Bina, C. R., Mineralogical effects in deep subduction, Abstracts of the OHP/ION Joint Symposium on Long-Term Observations in the Oceans: Current Status and Perspectives for the Future, Yamanashi Prefecture, Japan, 146, 2001.
Subducting slabs in the upper mantle exhibit seismic velocities and densities which are anomalous relative to the surrounding mantle. While part of this signature is purely thermal in nature, the lower temperatures of slabs also perturb equilibrium mantle phase relations, and they may also induce disequilibrium behavior such as metastable persistence of low-pressure minerals. Thus, a petrological signal is also present in upper mantle slab signatures. Indeed, the component of slab density anomalies arising from the distribution of mineral phases should give rise to buoyancy forces which have been invoked as important factors in determining slab stress fields, deep seismicity patterns, and subduction velocities (Yoshioka et al., 1997; Tetzlaff and Schmeling, 2000; Bina et al., 2000). Furthermore, latent heat effects associated with possible metastable behavior in slabs have been proposed as triggering mechanisms for quasi-adiabatic shear instabilities and deep seismogenesis (Bina, 1998; Branlund et al., 2000).

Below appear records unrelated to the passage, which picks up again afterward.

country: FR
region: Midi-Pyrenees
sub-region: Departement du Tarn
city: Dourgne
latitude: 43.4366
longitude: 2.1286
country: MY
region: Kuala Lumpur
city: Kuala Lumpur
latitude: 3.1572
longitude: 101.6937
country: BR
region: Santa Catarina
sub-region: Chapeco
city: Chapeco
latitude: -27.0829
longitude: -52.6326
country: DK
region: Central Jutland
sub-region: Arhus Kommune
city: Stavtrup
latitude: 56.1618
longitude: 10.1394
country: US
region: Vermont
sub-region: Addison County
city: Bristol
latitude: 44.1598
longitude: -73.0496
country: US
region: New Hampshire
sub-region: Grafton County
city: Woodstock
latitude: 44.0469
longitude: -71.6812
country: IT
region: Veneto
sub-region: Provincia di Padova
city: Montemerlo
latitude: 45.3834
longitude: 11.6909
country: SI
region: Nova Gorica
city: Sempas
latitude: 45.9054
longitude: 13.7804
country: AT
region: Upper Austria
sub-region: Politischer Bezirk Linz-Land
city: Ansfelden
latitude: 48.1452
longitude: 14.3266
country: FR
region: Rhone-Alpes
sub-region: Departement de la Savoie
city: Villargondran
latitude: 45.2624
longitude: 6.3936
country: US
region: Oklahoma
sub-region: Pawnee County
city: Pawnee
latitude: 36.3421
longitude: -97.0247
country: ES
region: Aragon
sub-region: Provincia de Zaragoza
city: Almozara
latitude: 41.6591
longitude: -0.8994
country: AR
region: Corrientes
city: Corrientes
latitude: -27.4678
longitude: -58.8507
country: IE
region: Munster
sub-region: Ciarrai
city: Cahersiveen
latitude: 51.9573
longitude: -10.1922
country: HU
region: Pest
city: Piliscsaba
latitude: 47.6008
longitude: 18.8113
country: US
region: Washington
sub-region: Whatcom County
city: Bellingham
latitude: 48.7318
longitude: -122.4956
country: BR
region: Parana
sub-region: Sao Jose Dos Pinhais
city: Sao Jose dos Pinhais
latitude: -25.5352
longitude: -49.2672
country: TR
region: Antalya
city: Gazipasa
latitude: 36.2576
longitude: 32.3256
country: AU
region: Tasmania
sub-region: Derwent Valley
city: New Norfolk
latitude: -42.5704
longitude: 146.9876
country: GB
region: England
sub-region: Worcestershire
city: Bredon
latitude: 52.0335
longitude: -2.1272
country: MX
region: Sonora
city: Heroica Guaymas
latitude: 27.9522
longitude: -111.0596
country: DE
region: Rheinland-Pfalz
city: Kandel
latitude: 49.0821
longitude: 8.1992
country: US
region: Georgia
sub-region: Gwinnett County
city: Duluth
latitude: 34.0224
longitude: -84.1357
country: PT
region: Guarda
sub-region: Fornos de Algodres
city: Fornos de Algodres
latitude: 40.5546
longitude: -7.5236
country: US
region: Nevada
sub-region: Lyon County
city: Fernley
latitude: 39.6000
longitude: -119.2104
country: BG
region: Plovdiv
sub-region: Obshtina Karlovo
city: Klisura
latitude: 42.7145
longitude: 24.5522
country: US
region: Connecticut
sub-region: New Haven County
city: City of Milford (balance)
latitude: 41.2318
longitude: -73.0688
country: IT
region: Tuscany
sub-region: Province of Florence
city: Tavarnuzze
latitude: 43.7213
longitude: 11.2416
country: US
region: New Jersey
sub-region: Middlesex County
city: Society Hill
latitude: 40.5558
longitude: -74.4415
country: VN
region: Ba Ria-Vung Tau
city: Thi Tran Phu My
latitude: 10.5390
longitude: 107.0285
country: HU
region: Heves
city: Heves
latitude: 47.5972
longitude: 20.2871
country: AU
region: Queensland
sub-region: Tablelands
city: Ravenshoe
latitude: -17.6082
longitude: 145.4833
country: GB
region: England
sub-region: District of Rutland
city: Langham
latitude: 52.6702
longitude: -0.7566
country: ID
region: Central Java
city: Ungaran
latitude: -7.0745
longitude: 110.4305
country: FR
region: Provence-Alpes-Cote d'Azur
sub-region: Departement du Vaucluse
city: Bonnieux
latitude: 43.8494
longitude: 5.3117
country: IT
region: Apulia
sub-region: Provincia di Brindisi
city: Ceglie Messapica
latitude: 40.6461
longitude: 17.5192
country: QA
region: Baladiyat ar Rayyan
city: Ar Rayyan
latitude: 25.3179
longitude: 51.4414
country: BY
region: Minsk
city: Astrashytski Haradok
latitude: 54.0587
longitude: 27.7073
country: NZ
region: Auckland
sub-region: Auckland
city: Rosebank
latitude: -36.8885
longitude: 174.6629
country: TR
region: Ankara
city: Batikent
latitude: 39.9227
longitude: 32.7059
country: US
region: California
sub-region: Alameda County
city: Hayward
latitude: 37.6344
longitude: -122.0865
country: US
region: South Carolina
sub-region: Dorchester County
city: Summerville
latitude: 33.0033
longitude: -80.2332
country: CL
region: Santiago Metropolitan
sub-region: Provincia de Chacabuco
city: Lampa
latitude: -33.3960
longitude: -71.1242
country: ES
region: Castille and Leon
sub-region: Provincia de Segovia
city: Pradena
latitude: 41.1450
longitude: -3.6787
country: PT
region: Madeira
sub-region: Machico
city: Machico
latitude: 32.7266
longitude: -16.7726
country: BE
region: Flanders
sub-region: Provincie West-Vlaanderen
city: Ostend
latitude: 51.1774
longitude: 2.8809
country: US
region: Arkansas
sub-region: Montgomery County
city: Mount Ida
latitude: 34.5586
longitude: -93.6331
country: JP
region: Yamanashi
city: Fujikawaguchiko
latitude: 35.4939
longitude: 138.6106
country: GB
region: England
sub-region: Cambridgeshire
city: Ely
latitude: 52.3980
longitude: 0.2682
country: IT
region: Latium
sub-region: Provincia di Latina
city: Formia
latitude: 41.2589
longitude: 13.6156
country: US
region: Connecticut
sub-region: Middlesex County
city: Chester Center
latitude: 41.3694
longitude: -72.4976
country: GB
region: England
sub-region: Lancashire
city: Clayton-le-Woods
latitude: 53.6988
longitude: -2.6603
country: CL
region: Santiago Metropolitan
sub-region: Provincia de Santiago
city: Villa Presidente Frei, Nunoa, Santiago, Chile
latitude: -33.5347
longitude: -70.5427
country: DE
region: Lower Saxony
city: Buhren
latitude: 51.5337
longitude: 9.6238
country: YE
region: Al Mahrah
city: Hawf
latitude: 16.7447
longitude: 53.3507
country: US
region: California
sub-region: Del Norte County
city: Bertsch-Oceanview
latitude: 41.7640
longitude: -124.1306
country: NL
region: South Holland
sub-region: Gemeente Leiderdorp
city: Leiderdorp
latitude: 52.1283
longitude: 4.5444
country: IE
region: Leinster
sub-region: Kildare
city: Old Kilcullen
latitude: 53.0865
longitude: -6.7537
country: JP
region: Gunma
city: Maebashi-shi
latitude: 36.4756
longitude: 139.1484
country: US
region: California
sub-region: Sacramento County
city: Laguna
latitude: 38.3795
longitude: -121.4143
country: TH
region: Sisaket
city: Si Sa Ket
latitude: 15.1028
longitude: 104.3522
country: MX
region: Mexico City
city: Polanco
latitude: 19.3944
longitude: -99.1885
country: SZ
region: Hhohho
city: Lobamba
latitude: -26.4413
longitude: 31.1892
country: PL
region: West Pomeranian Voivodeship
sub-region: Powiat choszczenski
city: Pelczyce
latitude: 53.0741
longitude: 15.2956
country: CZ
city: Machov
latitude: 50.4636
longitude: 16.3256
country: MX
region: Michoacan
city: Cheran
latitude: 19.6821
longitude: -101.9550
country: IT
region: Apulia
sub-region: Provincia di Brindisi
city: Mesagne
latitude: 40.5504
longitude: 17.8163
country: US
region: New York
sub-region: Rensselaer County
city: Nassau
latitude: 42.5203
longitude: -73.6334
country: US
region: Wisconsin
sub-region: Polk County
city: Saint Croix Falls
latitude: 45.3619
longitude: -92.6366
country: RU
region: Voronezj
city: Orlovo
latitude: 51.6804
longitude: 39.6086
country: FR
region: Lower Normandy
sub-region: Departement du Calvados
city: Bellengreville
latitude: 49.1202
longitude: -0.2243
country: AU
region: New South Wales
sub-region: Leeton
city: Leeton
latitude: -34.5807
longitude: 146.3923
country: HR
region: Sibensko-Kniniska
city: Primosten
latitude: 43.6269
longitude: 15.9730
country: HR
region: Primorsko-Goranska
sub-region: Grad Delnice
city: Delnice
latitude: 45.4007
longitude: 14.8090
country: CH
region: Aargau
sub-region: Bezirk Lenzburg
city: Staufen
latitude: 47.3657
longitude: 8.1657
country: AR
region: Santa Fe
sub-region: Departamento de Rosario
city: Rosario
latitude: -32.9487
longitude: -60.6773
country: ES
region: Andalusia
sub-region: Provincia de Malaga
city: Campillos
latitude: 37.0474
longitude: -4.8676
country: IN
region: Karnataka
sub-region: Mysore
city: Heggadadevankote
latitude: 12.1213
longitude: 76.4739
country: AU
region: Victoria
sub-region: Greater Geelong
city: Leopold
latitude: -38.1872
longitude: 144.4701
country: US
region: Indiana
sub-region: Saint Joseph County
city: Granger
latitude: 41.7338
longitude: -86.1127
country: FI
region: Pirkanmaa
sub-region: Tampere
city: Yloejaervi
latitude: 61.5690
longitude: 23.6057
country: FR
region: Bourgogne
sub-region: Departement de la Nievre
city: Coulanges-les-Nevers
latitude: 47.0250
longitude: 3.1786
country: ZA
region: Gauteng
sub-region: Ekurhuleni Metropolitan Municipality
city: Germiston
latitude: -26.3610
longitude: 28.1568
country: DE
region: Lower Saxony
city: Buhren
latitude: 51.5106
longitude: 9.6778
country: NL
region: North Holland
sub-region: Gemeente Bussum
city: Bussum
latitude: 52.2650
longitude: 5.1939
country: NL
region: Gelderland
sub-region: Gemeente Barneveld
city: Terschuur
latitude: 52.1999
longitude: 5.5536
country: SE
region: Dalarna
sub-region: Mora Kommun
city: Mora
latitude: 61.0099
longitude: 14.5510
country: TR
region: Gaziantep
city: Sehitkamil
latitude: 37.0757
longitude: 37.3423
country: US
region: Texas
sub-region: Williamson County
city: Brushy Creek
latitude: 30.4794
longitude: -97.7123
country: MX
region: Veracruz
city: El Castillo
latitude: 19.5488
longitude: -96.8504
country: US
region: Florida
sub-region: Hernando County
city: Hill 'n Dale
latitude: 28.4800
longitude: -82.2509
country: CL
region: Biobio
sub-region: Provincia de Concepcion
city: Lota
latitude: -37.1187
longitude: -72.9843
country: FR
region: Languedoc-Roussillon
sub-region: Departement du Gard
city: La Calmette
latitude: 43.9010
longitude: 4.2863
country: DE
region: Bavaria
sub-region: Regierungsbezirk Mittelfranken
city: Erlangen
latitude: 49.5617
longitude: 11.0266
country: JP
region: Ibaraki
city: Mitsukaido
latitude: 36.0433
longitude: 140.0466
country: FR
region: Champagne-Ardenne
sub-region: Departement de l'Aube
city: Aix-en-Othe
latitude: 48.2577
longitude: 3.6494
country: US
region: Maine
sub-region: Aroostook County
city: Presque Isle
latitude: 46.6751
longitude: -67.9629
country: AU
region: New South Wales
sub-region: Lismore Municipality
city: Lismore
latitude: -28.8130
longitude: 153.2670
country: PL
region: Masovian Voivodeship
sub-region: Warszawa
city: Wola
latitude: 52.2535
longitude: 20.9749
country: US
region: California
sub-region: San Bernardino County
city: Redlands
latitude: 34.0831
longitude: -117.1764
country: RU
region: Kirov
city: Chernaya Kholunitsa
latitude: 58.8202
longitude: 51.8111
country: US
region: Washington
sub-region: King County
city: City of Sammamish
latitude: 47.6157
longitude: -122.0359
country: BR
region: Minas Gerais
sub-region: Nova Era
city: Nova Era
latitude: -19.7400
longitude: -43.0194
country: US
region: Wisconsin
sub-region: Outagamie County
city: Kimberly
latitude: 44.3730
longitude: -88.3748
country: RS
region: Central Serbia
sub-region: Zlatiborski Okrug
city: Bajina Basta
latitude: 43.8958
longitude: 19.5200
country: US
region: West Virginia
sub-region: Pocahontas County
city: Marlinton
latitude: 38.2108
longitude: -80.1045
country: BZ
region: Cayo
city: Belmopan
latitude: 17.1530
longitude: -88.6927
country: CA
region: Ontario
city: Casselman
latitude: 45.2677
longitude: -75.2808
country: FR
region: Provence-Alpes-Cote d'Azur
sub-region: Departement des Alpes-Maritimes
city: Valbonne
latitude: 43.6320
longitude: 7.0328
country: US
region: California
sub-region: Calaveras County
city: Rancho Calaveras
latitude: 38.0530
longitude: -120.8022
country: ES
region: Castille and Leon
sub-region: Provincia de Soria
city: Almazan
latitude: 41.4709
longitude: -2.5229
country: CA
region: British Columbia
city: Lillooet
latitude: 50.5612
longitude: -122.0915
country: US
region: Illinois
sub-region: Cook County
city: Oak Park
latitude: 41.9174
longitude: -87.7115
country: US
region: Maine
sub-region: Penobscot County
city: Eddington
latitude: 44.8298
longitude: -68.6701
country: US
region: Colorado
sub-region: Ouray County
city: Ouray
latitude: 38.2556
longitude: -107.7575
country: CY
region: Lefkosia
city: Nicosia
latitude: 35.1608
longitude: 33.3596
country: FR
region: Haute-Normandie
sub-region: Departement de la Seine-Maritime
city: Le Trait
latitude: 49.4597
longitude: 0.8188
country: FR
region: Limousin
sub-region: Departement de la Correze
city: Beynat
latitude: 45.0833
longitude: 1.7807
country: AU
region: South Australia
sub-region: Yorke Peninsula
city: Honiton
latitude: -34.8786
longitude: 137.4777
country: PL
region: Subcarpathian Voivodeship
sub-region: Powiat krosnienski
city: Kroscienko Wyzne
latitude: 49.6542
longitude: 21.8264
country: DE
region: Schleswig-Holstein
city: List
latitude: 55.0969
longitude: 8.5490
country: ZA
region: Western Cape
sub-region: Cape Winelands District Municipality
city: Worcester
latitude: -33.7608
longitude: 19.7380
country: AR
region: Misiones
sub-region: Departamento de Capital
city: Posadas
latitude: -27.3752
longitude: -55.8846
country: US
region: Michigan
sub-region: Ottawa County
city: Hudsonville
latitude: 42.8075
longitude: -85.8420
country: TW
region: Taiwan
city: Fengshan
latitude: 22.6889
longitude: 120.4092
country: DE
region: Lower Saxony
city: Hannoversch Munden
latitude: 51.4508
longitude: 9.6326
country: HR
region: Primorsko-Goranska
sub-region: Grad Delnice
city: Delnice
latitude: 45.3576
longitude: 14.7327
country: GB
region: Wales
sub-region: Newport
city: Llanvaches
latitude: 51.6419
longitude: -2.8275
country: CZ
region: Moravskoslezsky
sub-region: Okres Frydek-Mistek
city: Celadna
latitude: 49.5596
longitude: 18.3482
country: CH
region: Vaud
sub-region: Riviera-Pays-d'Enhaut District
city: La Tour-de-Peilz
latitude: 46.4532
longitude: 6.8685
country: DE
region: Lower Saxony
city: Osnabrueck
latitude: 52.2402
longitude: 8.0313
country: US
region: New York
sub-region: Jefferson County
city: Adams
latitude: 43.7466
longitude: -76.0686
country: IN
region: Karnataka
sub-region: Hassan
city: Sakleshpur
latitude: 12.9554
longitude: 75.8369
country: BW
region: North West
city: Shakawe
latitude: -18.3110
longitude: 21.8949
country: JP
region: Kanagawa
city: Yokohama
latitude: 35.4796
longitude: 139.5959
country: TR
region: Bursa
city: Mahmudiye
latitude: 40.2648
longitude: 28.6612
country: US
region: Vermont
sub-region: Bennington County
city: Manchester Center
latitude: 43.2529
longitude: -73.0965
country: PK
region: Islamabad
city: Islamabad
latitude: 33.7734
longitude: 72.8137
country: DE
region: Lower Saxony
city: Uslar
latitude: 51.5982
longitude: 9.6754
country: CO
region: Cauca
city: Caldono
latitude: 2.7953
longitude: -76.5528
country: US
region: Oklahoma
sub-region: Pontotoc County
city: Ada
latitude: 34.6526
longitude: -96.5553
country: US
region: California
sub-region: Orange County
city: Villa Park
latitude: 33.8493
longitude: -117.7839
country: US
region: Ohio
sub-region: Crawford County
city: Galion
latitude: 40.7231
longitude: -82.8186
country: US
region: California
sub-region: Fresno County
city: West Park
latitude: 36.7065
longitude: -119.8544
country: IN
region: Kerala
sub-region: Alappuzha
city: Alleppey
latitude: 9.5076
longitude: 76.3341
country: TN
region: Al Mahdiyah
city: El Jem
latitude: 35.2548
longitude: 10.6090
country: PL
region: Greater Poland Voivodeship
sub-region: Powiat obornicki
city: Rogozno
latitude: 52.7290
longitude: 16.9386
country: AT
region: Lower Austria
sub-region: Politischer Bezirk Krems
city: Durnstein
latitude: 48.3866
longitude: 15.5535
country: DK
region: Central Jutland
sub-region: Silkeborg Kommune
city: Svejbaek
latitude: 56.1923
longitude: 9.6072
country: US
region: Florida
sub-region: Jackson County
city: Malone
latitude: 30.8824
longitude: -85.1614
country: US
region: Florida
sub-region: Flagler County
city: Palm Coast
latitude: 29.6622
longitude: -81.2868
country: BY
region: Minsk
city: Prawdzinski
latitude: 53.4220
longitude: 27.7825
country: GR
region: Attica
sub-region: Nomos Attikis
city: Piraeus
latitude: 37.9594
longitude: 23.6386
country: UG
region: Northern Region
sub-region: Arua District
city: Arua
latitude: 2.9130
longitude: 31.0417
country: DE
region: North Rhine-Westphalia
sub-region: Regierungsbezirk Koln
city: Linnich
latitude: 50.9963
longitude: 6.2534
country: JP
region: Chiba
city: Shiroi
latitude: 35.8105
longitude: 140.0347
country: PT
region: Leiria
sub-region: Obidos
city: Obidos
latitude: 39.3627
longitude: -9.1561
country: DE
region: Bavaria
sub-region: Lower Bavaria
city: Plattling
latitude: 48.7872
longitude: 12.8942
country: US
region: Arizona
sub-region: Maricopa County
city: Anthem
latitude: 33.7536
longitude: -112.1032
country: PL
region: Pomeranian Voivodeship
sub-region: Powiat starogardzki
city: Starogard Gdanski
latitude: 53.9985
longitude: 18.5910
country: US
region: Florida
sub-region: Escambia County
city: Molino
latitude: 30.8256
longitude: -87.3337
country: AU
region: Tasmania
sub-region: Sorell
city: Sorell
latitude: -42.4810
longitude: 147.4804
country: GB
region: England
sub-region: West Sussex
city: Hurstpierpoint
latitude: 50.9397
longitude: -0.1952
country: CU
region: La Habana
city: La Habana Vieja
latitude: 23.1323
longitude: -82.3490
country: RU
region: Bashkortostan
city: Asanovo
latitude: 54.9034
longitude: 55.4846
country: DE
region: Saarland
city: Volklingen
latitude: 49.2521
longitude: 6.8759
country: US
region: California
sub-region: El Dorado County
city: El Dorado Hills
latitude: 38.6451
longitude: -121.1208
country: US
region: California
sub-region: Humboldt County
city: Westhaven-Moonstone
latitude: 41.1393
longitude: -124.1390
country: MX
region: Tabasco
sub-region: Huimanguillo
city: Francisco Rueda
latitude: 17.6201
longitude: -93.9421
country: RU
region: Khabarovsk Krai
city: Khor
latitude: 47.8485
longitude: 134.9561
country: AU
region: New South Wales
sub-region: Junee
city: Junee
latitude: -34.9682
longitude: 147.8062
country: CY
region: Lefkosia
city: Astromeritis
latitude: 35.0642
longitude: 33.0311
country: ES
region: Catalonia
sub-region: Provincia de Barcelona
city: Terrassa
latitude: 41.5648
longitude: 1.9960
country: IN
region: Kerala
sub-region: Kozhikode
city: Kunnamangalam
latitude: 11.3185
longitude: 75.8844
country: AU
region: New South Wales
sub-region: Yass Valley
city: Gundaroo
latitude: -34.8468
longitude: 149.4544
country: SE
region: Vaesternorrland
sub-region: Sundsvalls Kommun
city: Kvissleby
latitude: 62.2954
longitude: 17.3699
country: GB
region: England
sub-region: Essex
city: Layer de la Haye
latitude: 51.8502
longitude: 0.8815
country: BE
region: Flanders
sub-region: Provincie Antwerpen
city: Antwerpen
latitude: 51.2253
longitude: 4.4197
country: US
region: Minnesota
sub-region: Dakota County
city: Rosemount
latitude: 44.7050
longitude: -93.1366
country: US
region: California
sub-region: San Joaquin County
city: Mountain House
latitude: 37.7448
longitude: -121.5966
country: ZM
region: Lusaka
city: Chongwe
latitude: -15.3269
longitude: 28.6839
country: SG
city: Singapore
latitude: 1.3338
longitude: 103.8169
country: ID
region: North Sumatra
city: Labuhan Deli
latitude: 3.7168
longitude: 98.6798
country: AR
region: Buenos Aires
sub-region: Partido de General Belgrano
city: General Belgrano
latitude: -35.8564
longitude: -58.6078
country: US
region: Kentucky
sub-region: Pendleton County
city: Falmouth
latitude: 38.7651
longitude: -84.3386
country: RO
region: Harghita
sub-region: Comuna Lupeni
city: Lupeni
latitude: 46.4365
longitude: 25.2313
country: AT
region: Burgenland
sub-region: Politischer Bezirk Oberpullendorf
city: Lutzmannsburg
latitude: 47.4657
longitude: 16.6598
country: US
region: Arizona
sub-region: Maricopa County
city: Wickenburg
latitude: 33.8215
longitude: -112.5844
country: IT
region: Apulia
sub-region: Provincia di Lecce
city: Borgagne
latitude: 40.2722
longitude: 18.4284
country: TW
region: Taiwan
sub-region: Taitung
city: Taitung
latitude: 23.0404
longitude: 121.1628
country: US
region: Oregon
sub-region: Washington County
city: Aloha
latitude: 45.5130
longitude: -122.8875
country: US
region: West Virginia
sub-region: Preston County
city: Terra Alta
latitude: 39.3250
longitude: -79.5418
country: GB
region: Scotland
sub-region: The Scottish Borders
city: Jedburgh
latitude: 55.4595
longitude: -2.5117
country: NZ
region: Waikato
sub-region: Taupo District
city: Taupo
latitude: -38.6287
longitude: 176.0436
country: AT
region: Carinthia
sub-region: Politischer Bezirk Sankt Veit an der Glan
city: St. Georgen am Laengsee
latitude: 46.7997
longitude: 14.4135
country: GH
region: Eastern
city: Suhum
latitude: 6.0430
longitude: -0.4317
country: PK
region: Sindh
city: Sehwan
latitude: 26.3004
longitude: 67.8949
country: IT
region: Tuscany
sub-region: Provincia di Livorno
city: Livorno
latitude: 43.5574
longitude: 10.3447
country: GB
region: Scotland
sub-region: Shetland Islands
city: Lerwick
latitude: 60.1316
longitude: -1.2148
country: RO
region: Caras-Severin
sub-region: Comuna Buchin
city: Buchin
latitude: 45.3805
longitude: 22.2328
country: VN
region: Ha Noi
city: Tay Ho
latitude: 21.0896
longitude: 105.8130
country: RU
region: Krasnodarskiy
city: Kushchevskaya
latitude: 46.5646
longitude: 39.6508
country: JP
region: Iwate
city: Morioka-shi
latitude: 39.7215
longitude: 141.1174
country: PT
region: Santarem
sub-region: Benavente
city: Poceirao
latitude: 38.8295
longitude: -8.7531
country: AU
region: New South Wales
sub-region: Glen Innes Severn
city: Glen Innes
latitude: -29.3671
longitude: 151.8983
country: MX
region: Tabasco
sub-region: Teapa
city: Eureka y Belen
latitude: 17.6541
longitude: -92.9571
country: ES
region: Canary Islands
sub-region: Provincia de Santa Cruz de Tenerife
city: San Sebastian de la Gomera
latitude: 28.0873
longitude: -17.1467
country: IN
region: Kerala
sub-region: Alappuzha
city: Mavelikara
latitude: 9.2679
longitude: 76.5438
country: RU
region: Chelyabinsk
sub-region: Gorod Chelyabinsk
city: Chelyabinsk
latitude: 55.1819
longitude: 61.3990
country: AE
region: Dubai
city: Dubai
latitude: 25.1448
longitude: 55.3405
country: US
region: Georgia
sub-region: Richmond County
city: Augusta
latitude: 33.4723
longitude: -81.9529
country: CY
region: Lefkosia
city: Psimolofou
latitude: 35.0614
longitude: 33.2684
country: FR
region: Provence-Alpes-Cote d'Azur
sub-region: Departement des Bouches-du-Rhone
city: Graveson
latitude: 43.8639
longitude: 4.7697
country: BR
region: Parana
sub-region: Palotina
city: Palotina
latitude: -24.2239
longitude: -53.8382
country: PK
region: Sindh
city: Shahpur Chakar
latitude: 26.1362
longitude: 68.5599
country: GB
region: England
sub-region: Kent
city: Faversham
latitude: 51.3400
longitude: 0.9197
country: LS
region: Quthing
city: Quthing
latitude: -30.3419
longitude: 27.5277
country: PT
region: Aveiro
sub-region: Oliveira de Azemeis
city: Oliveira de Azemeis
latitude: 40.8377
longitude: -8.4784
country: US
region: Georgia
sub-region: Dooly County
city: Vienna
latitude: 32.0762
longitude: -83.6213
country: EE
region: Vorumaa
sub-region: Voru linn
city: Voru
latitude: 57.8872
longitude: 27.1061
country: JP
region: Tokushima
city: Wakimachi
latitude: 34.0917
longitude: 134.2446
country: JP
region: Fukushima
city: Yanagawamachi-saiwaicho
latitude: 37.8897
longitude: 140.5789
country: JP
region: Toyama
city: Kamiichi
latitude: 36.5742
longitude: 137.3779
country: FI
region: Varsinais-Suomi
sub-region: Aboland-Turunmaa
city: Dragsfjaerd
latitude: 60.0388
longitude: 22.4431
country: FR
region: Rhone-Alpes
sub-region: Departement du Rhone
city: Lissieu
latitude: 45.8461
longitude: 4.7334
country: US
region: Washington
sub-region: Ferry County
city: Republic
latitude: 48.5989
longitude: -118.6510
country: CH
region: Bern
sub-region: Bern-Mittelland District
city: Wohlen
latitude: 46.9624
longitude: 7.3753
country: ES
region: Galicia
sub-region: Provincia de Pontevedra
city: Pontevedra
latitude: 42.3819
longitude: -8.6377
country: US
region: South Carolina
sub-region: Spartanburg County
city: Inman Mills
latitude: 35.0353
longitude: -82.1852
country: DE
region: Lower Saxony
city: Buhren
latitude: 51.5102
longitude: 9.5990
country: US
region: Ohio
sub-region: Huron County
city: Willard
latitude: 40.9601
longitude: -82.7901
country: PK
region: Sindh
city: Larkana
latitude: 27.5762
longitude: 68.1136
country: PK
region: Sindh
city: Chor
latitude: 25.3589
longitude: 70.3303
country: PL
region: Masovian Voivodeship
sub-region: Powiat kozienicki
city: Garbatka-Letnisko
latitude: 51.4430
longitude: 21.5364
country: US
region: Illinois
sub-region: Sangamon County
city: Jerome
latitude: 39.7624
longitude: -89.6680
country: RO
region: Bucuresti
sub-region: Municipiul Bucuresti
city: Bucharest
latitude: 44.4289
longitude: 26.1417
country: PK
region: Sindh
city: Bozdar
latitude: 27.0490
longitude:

Nonetheless, images of subducting slabs assembled from seismic tomography have often been interpreted solely in terms of temperature effects. This is particularly true of slab signatures imaged in the lower mantle, where complex series of phase transitions such as those characterizing slab mineralogy under upper mantle conditions are largely absent. However, significant seismic velocity anomalies may arise from local heterogeneity in chemical composition (e.g., spatial variations in Mg, Fe, and Si contents) as well as from variations in temperature. Thermal and chemical variations should behave differently as functions of depth, due both to differential pressure-dependence of the relevant elastic moduli and to conductive temporal decay of thermal perturbations. Thermal and chemical variations may differ in their dynamical effects, too, as these variations give rise to associated density anomalies of differing magnitudes and signs.
Subducting oceanic lithosphere consists of chemically differentiated layers of harzburgitic and gabbroic rocks which overlie lherzolites. Upon entering the lower mantle, these overlying layers would be seismically fast relative to the surrounding mantle due to their chemistry alone, the former by several tenths of a percent and the latter by up to several percent, due to the coupled effects of Si-enrichment and Mg-depletion. These petrologically-derived velocity anomalies should increase in amplitude with increasing depth, and they will be complemented by thermally-derived fast velocity anomalies which should decrease in amplitude with increasing depth (although the latter will decay through thermal assimilation of slab material over time). On the other hand, the pattern of density anomalies relative to the surrounding mantle will be quite different, with chemical signatures of both signs (denser gabbro, lighter harzburgite) superimposed on the thermal signature of increased slab densities. Thus, joint thermal and chemical variations in subducted lithosphere may be responsible for apparent RMS amplitude variations with depth in lower mantle seismic velocity anomalies (Bina and Wood, 2000).